Skill 10 - EF Core Data Access
Core Concepts
- EF Core maps entity classes to relational database tables.
DbContext represents a unit of work and change tracker.
- Providers translate LINQ expressions to database-specific SQL.
- Database First starts from an existing database; Code First starts from C# models and migrations.
DbContext Rules
- Register
DbContext with dependency injection using an appropriate lifetime, usually scoped for web apps.
- Keep
DbContext short-lived.
- Do not share a
DbContext across threads.
- Use
AsNoTracking() for read-only queries when tracking is not needed.
- Use transactions when multiple changes must succeed or fail together.
Entity Design Rules
- Entities should protect important invariants, but EF also needs materialization support.
- Avoid exposing EF entities directly from public APIs.
- Keep navigation properties intentional.
- Avoid lazy-loading surprises unless the project deliberately uses lazy loading.
Query Rules
- Filter in the database, not in memory.
- Project only needed columns for read models and API responses.
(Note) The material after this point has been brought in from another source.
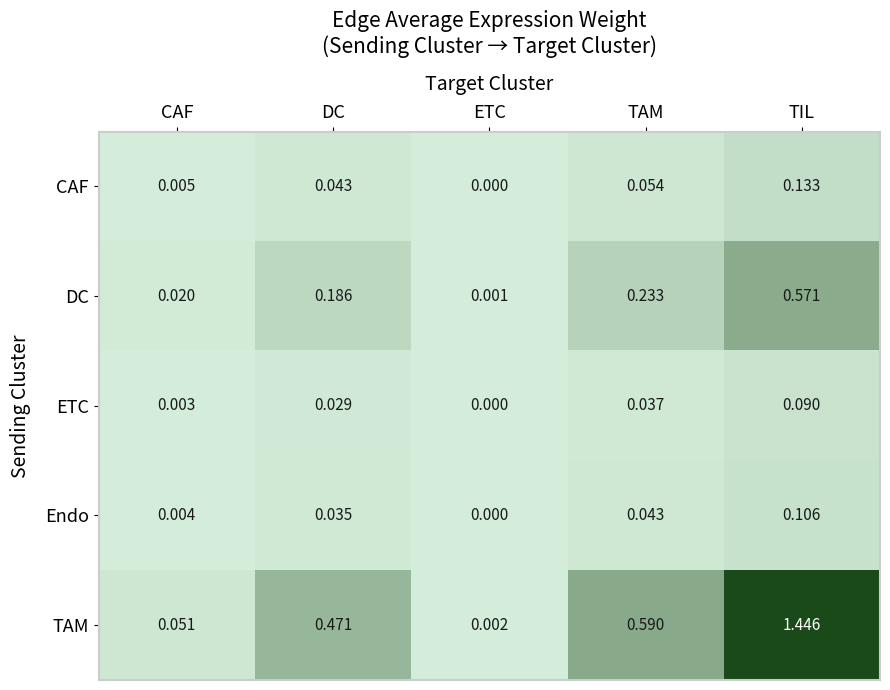

At how many categories does at least one series exceed 1?

1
- Watch for N+1 query problems.
- Use
Include intentionally; do not include entire object graphs by habit.
- Use pagination for large result sets.
- Use async EF methods in web applications.
Change Rules
- Validate input before attaching or saving entities.
- Handle concurrency where concurrent updates are possible.
- Do not build SQL by string concatenation with untrusted input.
- Use migrations deliberately and review generated migrations.
Testing Rules
- Use real providers for integration tests where SQL translation matters.
- Avoid assuming the in-memory provider behaves like a relational database.
Repository Pattern
When the project uses a Unit of Work or generic repository abstraction, load .ai/skills/18-unit-of-work-pattern.md for rules on shared DbContext lifetime, repository staging, and single SaveChangesAsync per logical operation.